Evidently the closer the wholesale market moved toward May, the more pricing intensity germinating from this year’s spring market started to diminish.
This week’s Market Insights report from Black Book offered data that suggested the spring market is beginning to lose some of its steam, especially with units not immediately heading for dealer inventory.
“Spring market strength is starting to fade as positive adjustments to values slowed down last week. We are seeing more no-sales in auto auctions than in recent weeks,” Black Book executive vice president of operations Anil Goyal said in the latest report.
Based on volume-weighted data, Black Book reported that overall car segment values increased by 0.12% last week. That figure is half of the four-week average increase tabulated by editors at 0.24%.
Among cars, Black Book noticed values of luxury cars decreased the most, dropping by 0.51%.

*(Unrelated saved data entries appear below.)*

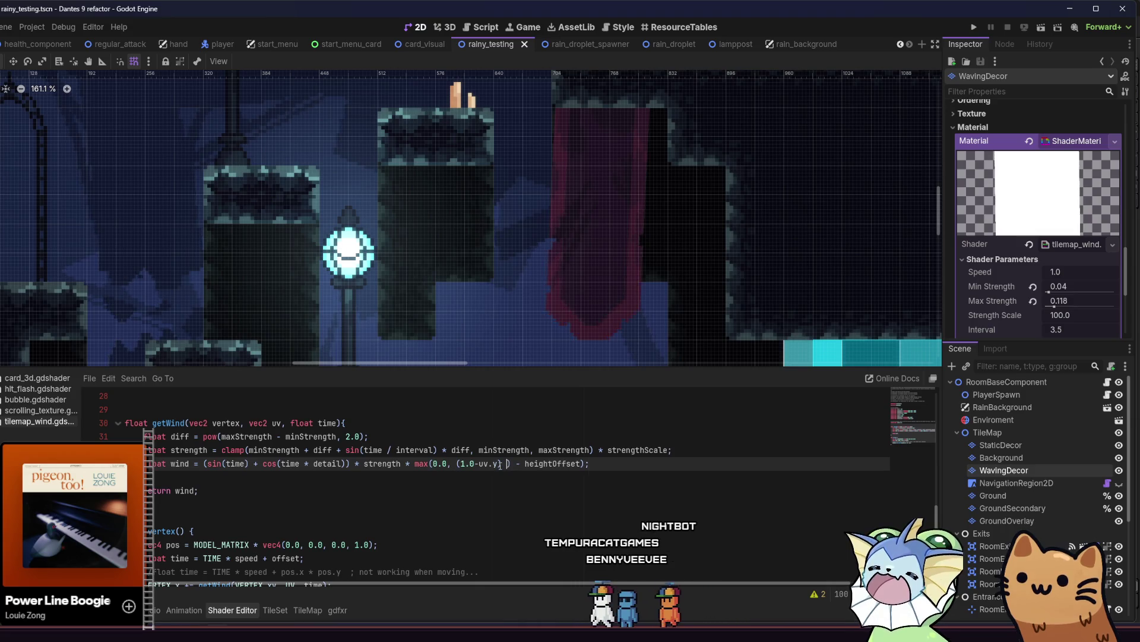
text(* uv.y)
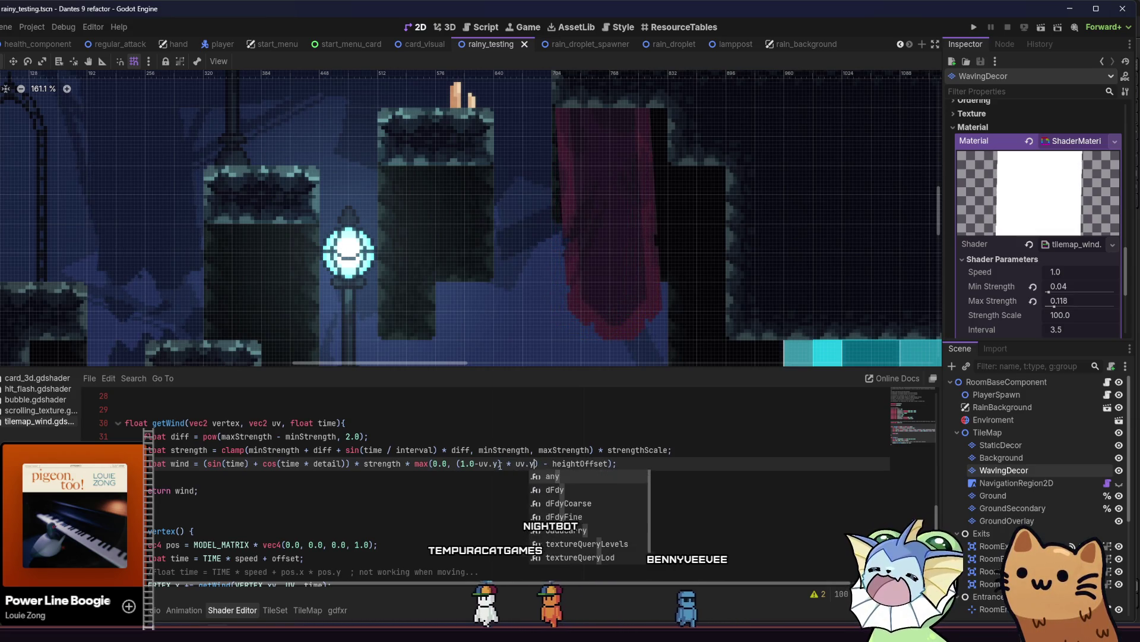
key(ctrl+s)
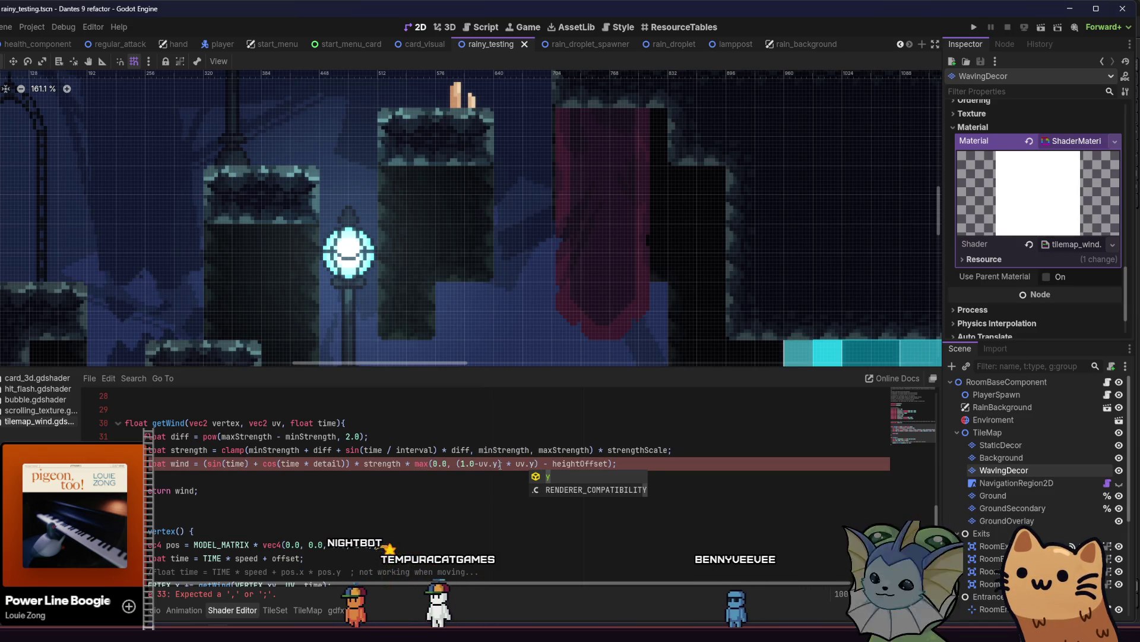
key(Right)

Again in connection with volume-weighted information, editors found overall truck segment values (including pickups, SUVs and vans) edged higher by just 0.06% last week. That’s on par with the four-week average uptick of 0.07%.
In the truck space, Black Book found that luxury crossover/SUVs had the highest decreases, with the full-size models sliding by 0.49% and the midsize units softening by 0.57%.
Turning next to what Black Book’s lane observers spotted at nearly 60 sales nationwide, the sentiment reinforced the assertion that the spring market already hits its peak. Here is the rundown:
— From Florida: “We had a normal number of consigned vehicles, but more no-sales than in previous weeks.”
— From Indiana: “Retail is good here, but dealers are not trading for front line merchandise, which is forcing them to pay up at the auction.”
— From North Carolina: “Sales percentages remain high as it seems the dealers are buying anything that rolls through the lanes.”
— From California: “The market remains good, but there more no-sales, especially on the higher mileage units.”
— From Pennsylvania: “The activity seems to have cooled a bit. There were plenty of good, clean cars, but the sales percentages were down.”